Ein besonders auffälliges Beispiel ist hierfür der Güterverkehr auf der Bahn.
Sowohl die Luxemburger CFL Cargo – die sich je zur Hälfte im Besitz der staatlichen CFL und des privaten Stahlkonzerns ArcelorMittal befindet – wie die Frachttöchter der belgischen und französischen Staatsbahnen haben mit ernsthaften Problemen zu kämpfen.
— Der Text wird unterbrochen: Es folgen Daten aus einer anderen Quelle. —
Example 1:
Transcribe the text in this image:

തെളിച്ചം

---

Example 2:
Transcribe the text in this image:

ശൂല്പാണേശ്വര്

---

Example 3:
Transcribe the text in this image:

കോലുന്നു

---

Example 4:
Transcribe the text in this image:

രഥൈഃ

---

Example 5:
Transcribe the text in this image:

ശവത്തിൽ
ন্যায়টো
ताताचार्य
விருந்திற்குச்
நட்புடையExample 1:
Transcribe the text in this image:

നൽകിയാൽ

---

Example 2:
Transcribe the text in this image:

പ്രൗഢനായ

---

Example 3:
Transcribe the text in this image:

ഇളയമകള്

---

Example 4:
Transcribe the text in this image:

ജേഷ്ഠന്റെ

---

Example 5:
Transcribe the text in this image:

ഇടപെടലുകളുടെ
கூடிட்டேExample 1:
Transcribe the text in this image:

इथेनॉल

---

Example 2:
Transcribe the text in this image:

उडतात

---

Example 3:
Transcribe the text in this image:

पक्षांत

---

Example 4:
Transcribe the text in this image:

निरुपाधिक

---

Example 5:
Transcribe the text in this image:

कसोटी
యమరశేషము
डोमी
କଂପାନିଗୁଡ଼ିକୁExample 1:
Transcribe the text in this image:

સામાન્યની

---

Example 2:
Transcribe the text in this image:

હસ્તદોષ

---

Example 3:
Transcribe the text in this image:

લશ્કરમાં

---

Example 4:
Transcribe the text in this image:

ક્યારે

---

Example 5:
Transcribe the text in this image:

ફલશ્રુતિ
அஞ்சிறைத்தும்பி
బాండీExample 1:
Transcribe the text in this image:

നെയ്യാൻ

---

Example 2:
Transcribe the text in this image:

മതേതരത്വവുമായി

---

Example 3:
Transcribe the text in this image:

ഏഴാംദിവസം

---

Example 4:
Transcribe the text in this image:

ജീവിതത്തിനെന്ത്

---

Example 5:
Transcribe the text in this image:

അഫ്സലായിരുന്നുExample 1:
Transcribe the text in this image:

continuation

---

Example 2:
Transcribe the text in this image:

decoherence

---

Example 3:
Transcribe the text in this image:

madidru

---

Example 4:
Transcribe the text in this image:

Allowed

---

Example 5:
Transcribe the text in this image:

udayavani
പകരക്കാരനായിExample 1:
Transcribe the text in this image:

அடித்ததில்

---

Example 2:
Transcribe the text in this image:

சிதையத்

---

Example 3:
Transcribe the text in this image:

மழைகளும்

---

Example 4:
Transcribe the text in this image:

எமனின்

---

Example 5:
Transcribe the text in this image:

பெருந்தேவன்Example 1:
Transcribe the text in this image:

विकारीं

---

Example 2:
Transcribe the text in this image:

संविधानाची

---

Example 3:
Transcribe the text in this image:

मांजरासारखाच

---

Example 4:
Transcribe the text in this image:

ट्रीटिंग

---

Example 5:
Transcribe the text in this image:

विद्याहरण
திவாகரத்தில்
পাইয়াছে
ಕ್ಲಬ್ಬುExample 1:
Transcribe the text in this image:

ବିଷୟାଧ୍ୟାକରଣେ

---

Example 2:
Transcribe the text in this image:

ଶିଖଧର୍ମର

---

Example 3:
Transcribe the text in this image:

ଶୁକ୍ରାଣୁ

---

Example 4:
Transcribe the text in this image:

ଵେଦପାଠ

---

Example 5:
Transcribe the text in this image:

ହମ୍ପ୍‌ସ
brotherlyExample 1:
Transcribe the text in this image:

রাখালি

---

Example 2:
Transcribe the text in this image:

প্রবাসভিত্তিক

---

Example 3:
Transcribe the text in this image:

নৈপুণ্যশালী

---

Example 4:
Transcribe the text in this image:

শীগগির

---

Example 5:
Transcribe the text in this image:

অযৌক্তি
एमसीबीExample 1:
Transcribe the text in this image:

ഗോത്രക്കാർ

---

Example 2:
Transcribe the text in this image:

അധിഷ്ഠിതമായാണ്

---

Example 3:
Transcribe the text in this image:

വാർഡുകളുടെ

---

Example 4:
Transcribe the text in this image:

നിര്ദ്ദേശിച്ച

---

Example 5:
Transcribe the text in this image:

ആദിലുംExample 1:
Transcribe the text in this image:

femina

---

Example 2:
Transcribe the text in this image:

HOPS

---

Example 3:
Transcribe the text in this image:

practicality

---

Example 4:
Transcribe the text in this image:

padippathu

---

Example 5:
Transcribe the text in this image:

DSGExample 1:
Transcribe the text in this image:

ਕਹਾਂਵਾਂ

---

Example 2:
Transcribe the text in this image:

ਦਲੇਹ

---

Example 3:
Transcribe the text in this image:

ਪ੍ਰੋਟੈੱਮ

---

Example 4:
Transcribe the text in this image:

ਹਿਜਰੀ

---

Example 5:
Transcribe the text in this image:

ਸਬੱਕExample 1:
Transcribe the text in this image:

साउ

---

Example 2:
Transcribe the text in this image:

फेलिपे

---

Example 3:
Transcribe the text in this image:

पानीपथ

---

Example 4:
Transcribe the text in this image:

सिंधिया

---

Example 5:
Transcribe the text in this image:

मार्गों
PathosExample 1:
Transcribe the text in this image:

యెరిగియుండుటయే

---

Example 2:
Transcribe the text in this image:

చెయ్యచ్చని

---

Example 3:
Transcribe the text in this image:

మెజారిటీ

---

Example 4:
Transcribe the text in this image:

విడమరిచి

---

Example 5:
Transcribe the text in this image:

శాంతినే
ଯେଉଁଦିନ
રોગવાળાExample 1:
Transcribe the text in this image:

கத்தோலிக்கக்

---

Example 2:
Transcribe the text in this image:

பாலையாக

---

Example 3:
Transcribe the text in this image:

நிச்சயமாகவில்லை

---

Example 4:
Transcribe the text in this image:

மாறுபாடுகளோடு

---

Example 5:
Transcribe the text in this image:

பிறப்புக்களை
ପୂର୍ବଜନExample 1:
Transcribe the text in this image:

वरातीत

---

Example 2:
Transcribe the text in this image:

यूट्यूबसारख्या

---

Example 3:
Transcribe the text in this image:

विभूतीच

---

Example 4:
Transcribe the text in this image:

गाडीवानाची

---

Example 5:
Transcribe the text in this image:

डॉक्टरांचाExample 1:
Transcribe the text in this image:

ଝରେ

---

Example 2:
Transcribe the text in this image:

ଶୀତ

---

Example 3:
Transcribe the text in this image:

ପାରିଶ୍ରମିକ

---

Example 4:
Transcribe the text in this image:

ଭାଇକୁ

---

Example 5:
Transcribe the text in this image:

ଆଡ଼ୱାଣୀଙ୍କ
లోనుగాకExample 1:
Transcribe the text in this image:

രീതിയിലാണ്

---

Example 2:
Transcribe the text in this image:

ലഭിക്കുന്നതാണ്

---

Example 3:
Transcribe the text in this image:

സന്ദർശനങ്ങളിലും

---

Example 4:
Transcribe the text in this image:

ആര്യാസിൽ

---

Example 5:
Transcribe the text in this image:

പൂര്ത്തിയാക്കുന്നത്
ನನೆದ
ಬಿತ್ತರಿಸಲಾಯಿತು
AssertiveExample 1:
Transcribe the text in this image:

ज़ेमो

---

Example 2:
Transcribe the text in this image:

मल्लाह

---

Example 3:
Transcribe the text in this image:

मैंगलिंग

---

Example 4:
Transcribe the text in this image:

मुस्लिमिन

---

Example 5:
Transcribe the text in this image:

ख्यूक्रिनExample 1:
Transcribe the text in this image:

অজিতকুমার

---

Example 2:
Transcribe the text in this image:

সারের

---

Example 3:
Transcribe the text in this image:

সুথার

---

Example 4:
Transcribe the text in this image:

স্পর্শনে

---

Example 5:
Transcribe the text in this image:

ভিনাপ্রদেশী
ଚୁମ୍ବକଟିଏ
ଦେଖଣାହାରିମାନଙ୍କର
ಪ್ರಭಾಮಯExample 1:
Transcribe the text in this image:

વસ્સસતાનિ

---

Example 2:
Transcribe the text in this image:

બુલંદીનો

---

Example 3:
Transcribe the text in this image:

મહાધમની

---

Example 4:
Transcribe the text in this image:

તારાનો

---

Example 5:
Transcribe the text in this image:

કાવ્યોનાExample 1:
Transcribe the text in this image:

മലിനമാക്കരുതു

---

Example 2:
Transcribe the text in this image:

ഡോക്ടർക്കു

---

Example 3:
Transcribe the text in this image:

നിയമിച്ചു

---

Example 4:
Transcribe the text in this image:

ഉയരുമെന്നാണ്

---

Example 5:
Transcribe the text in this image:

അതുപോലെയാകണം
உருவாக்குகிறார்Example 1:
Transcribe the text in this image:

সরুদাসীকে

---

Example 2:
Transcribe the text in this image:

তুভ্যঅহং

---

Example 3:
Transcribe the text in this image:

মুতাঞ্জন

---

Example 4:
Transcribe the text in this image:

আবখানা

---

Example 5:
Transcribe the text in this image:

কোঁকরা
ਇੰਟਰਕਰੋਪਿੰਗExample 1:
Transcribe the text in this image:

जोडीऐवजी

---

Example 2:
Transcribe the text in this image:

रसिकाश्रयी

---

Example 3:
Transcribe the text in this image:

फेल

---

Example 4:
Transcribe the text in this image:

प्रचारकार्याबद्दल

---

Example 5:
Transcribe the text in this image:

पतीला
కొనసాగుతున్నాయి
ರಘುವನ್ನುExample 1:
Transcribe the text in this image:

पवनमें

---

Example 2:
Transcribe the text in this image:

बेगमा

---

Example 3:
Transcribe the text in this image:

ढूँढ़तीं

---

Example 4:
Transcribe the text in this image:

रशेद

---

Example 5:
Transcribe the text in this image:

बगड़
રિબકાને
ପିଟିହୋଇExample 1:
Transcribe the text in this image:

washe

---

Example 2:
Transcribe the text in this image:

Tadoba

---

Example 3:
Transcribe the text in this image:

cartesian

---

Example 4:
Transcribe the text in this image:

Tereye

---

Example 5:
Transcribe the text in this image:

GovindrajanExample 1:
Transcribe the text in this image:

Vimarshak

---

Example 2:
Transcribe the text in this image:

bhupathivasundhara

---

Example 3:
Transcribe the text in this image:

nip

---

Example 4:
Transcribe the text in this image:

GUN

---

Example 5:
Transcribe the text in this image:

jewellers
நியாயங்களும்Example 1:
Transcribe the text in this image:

Dies ist gerade in einer Zeit, wo dem Einfluss des Transportsektors auf den Klimawandel besondere Aufmerksamkeit zukommt, zu bedauern. Über lange Distanzen ist die CO2-Bilanz der Güterbahn gegenüber dem Lkw deutlich günstiger. Güter, die über die Bahn befördert werden, ersparen der Allgemeinheit zudem die Massaker, die Lastwagen – aufgrund des miserablen technischen Zustands vieler (vor allem osteuropäischer) Fahrzeuge und übermüdeter (weil gnadenlos ausgebeuteter) Fahrer – jahraus, jahrein auf den Straßen anrichten.

Schengen auf der Schiene

Im lokalen und regionalen Verkehr ist die dominierende Rolle des Lkws wohl unanfechtbar (obwohl die Schweizer längst bewiesen haben, dass auch hier die Bahn ihre Rolle spielen kann) und man muss auch anerkennen, dass die Technik dieser Maschinen im Laufe der Jahre (vor allem weil die Hersteller durch europäische Normen dazu gezwungen werden) deutlich umweltfreundlicher geworden ist. Doch im Fernverkehr stellen die Legionen von Schwerlastern eine wahre Landplage dar, und es muss alles unternommen werden, um die Verlagerung des „fret“ auf die Bahn zu fördern.
Ein vielversprechender Ansatz in diesem Bereich stellt das Prinzip der „autoroute ferroviaire“ dar, wie sie z.B. die Firma Lorry Rail (mit CFL-Beteiligung) von Luxemburg nach Perpignan betreibt: Hier werden Lkw-Auflieger auf Eisenbahnwaggons von Bettemburg nach Frankreich (oder umgekehrt) befördert, während anschließend die Feinverteilung der auf diesen Aufliegern verladenen Güter über die Straße erfolgt.
Interessant ist ferner das gestern von der französischen Regierung präsentierte Projekt von Hochgeschwindigkeits-Güterzügen über die (von ihrer Konstruktion her durchaus für diese Aufgabe geeigneten) TGV-Strecken („LGV“). Besonders im Bereich hochwertiger oder leicht verderblicher Güter könnte die Bahn hier dem Flugzeug oder dem Laster Marktanteile abjagen. Wobei aber nicht verschwiegen werden sollte, dass sich mit zunehmender Geschwindigkeit auch die Energiebilanz dieser Züge – hauptsächlich aufgrund des wachsenden Luftwiderstandes – merklich verschlechtert.
Besonders wichtig ist die Schaffung der von der EU gewollten europäischen Frachtkorridore: Luxemburg wird übrigens vom Korridor C, der von den belgischen Seehäfen via Bettemburg nach Basel und Lyon führt, durchquert.
Hier kommt vor allem der raschen Verwirklichung eines europaweit einheitlichen Leit- und Sicherungssystems (ERTMS) große Dringlichkeit zu, so dass auf der Bahn endlich jenes grenzenlose transeuropäische Verkehrsnetz Wirklichkeit werden kann, das auf den Autobahnen längst existiert: Schengen auf der Schiene.
Die europäischen Regierungen müssen jetzt sicherstellen, dass nun nicht Bahnfracht-Kapazitäten der Krise zum Opfer fallen, die, sobald die Konjunktur wieder richtig brummt, im Interesse von Mensch und Umwelt dringend benötigt werden.